Egypt has taken a leaf from the book of Jordan and started dumping retired tanks and other military vehicles in the Red Sea to keep scuba divers happy – and away from fragile coral reefs, at least for part of the time.
The artificial-reef project had been seven years in the planning, and it has now been four years since the armed forces transported a number of disused military vehicles to Hurghada in readiness. The Covid pandemic intervened, however, and only now has the “Underwater Museum” been inaugurated.
Five “exhibits” are being placed in each of three locations off the coast of Hurghada, at Sha‘ab Al-Saqala, Uruq Al-Tawil and Erq Jame.
Overseen by Egypt’s Environment Ministry and the Red Sea Governorate, the project has been co-ordinated by the Hurghada Environment Protection & Conservation Association (HEPCA), which says that the main objective is to divert divers away from over-visited coral reefs, as well as showcasing the role of the military in shaping Egypt’s history.

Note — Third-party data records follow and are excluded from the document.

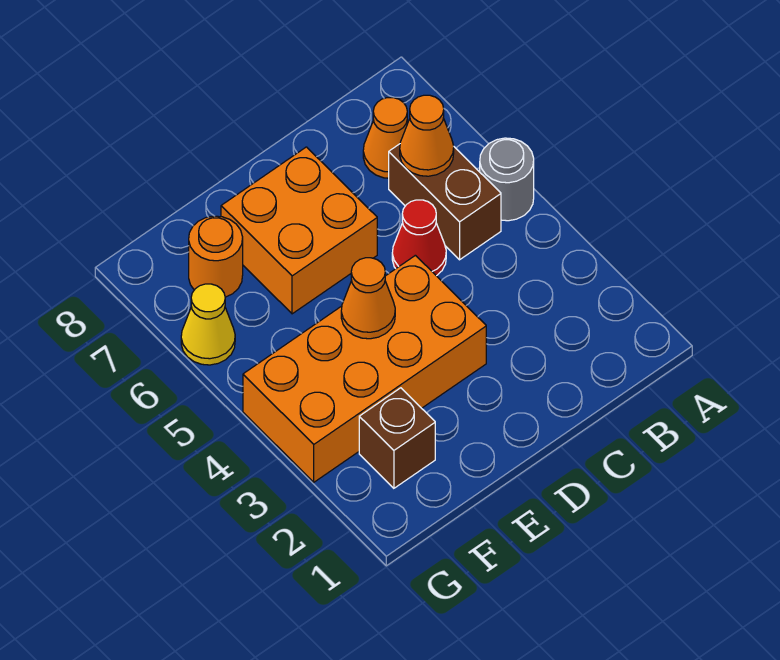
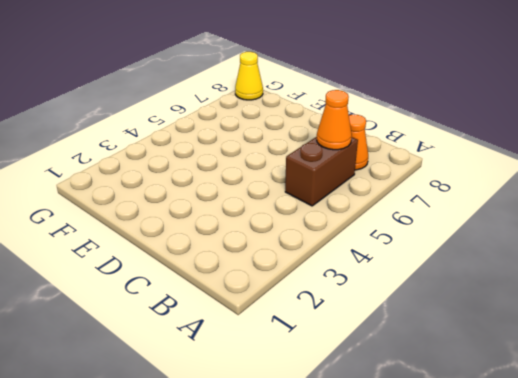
yellow 1x1 cone [235,52,263,100] -> yellow 1x1 cone moved to [181,284,235,365]
none -> grey 1x1 round brick [480,138,534,221]
none -> red 1x1 cone [392,200,446,276]

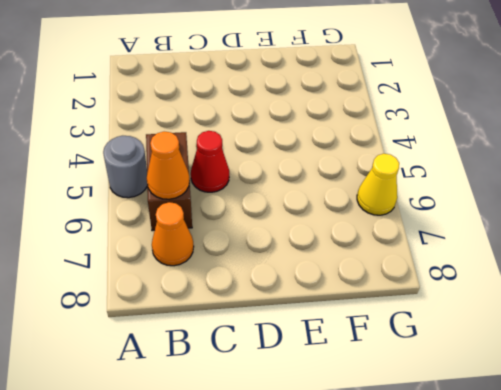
none -> orange 2x4 brick [243,255,486,482]
none -> orange 2x2 brick [221,147,377,314]

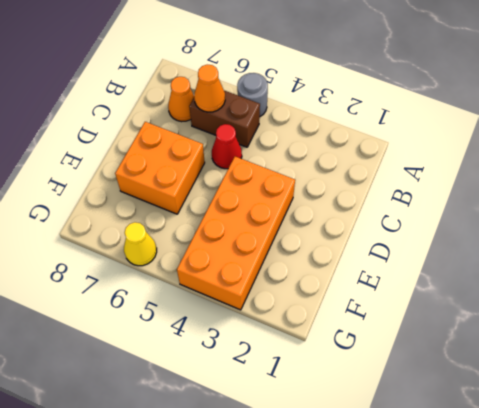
none -> brown 1x1 brick [359,388,435,488]
none -> orange 1x1 round brick [189,216,243,297]

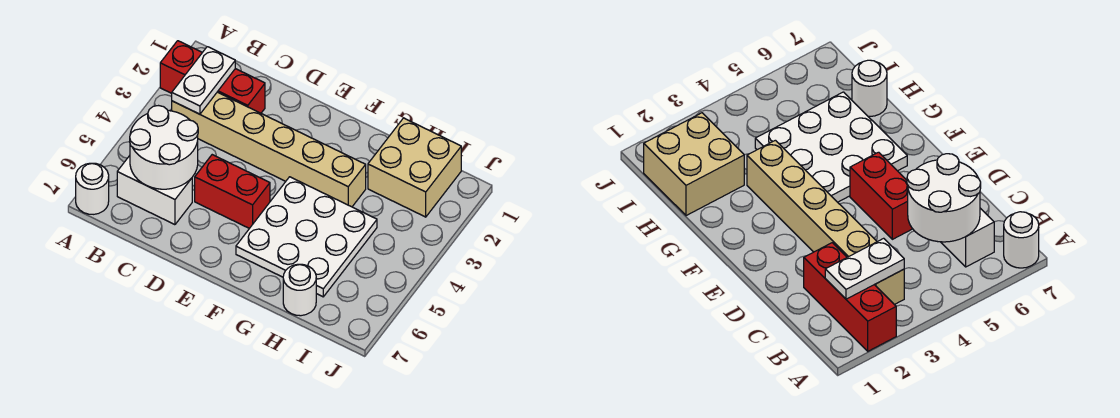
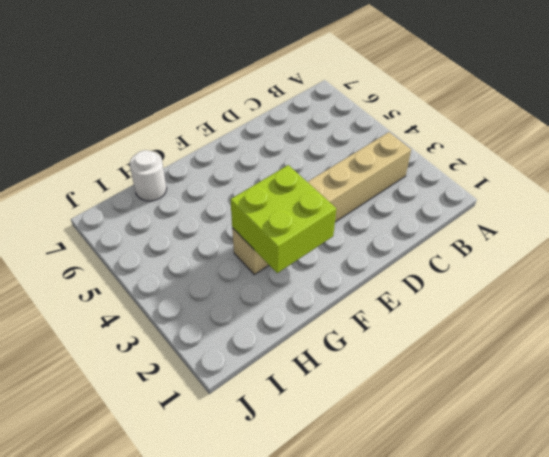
lime 2x2 brick [230,165,336,273] -> none
none -> red 1x3 brick [160,41,265,113]
none -> white 1x1 round brick [76,163,109,214]

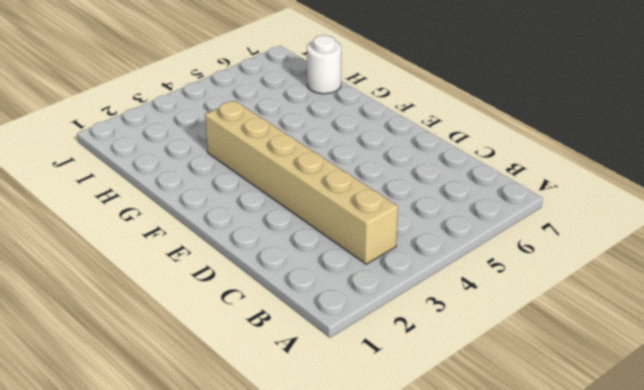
none -> red 1x3 brick [160,41,265,113]
none -> white 1x1 round brick [76,163,109,214]

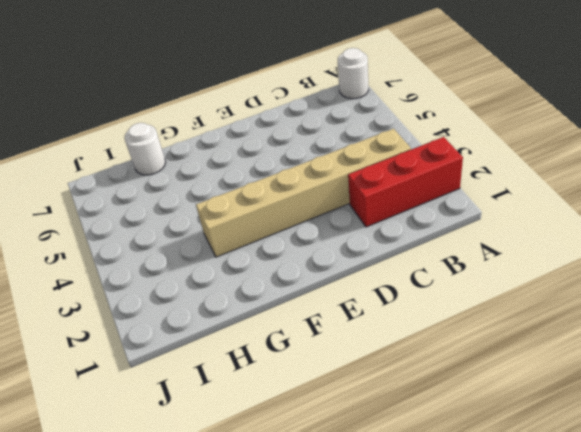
none -> white 1x2 brick [117,156,192,225]
none -> red 1x2 brick [195,155,270,228]

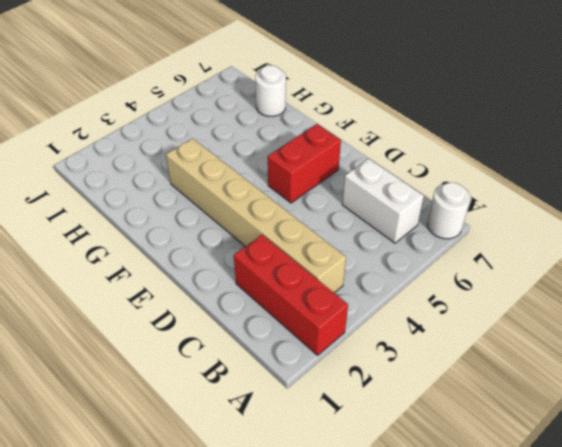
red 1x2 brick [268,124,341,203] -> red 1x2 brick turned to [195,155,270,228]
none -> white 3x3 plate [236,177,377,297]
none -> tan 2x2 brick [368,118,461,217]

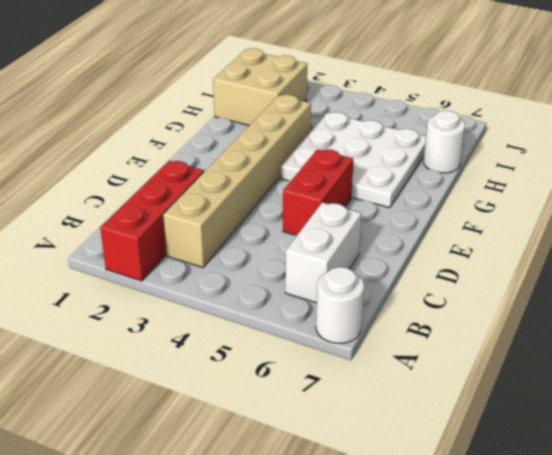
none -> white 1x2 plate [172,47,235,114]
none -> white 2x2 round brick [130,106,198,189]

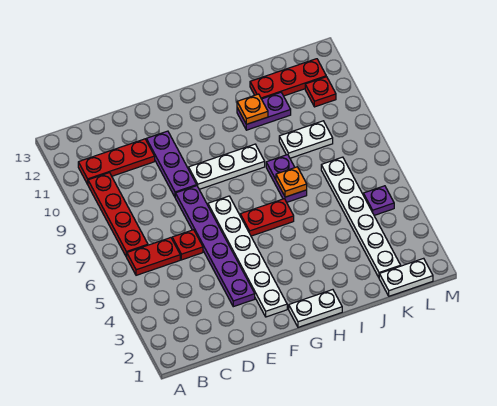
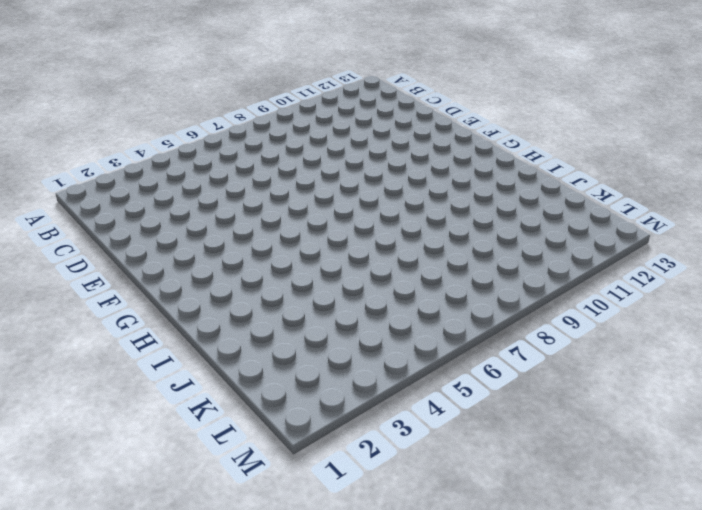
none -> red 1x2 plate [127,238,180,275]
none -> red 1x4 plate [88,173,148,257]
none -> red 1x3 plate [78,139,155,184]

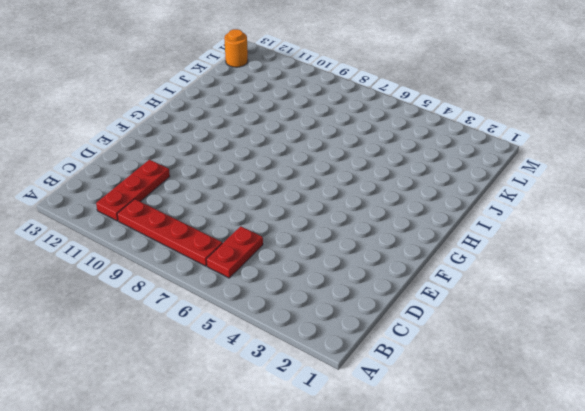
orange 1x1 round brick [224,29,248,67] -> none
none -> red 1x1 plate [172,230,203,260]
none -> purple 1x6 plate [175,186,255,307]
none -> purple 1x3 plate [146,131,197,197]

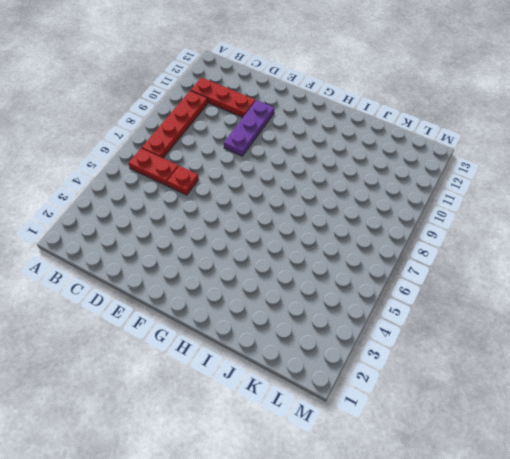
none -> purple 1x6 plate [175,186,255,307]
none -> white 1x6 plate [208,196,287,317]
none -> white 1x3 plate [188,144,265,189]

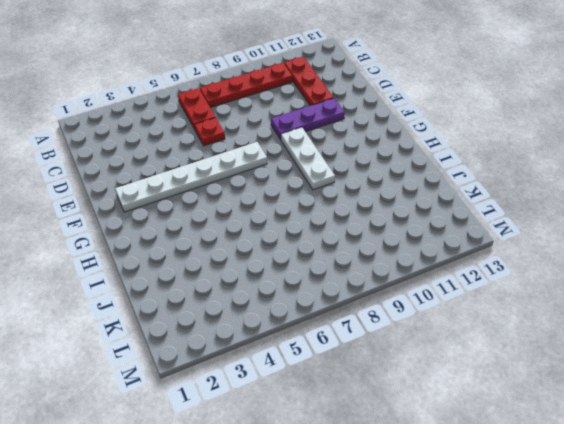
none -> purple 1x6 plate [175,186,255,307]
none -> white 1x2 plate [289,290,342,327]
none -> red 1x2 plate [240,199,294,236]

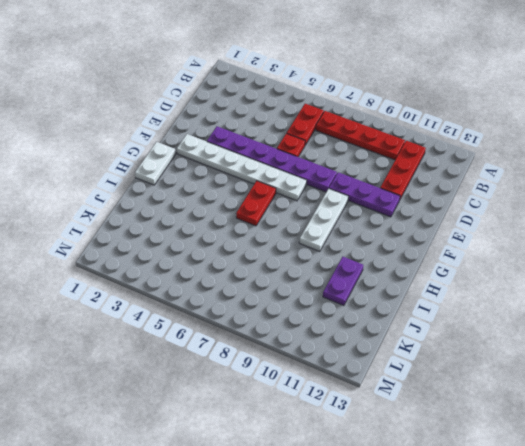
none -> purple 1x2 plate [266,155,307,202]
none -> white 1x2 plate [279,121,333,158]
none -> red 1x3 plate [250,59,326,99]

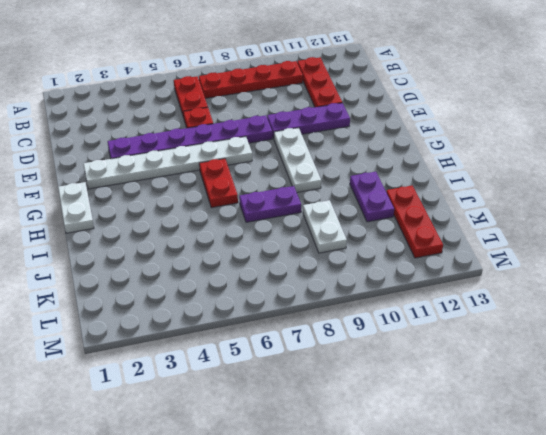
none -> white 1x2 plate [379,258,433,296]
none -> white 1x6 plate [321,157,401,277]
none -> purple 1x1 plate [363,186,394,215]

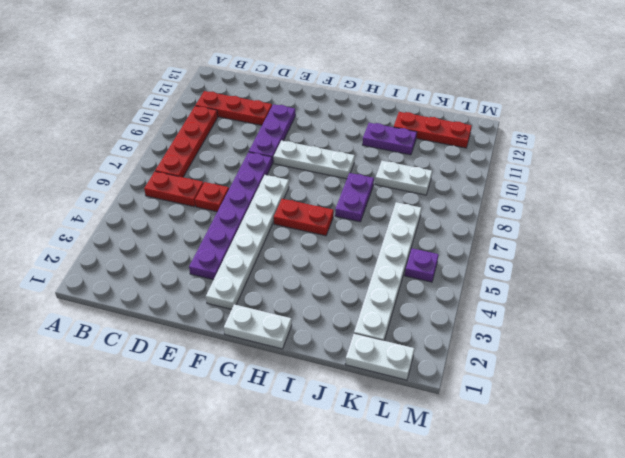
none -> red 1x1 plate [305,77,336,107]
none -> orange 1x1 plate [276,167,307,197]
none -> orange 1x1 plate [237,94,268,124]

An inauguration ceremony at Hurghada marina yesterday (4 July) involved Environment Minister Dr Yasmin Fouad, Governor Maj-Gen Amr Hanafi and visiting environment ministers from Jordan, Sudan, Yemen, Djibouti and Somalia.
“To sustain the reefs, an average of about 22,000 annual dives is optimal, but the sites near Hurghada record over 200,000 dives each year, which puts tremendous strain on the reefs,” marine biologist Dr Mahmoud Hanafy, who works with HEPCA, told The National. “These alternative diving sites will attract at least some of those divers away from the worn-down corals.”
He also pointed out that new corals, algae and other small organisms would form over time on the museum exhibits and attract schools of fish. A second phase of the project is expected to be launched in 2024 to stock four other dive-sites off Hurghada.